> _TASK LIST_:
a) Answer these questions about the Malcolm Wilson passage:
(i) Which car was Wilson driving when his right ankle met a bridge parapet?
(ii) Whose former Audi Quattro A1 did he buy?
(iii) Which Ford car had he been charged with testing?
b) Write out the Malcolm Wilson passage from "Three years earlier" up to and including "hopes and dreams.", word for word.

> _SOURCE PASSAGE_:
# # # # #

Malcolm Wilson’s career is in danger of stalling. It’s the end of 1983, but he’s been here before.

Three years earlier he was knocking on the door of a regular World Rally Championship programme when his right ankle met a bridge parapet via the wheel arch of his Ford Escort RS1800 on the Scottish Rally. His leg was shattered, but he wouldn’t lie down and let the same thing happen to his hopes and dreams.

He fought back then and dug deep again in ’83. And dug deep, that is into his bank account. He found the necessary to buy an ex-Stig Blömqvist Audi Quattro A1 and set about the British Championship.

A year or so earlier, things had been looking good. He had been charged with testing Ford’s RS1700T, Boreham’s answer to the Group B question. It was around that time the world was familiarising itself with the Italian word for four: Quattro.

Stuart Turner arrived and promptly – and understandably – canned the project for being due not quattro.

So, where now for Wilson?

# # # # #

> _MATERIAL SUPPLIED_:
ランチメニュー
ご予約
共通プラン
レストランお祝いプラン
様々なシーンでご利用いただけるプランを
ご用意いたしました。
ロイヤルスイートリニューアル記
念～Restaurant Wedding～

# # # # #

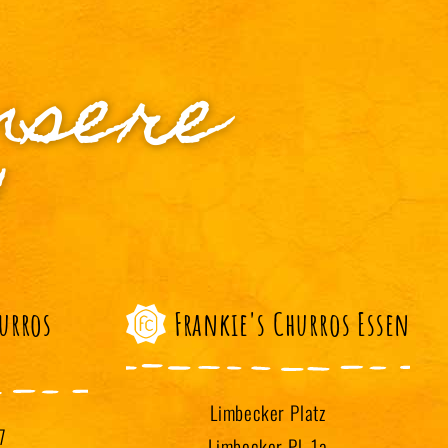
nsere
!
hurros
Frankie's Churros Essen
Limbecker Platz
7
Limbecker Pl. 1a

# # # # #

> _EXPECTED RESPONSES_:
a)
(i) A Ford Escort RS1800, on the Scottish Rally.
(ii) Stig Blömqvist's.
(iii) Ford's RS1700T.

b)
Three years earlier he was knocking on the door of a regular World Rally Championship programme when his right ankle met a bridge parapet via the wheel arch of his Ford Escort RS1800 on the Scottish Rally. His leg was shattered, but he wouldn’t lie down and let the same thing happen to his hopes and dreams.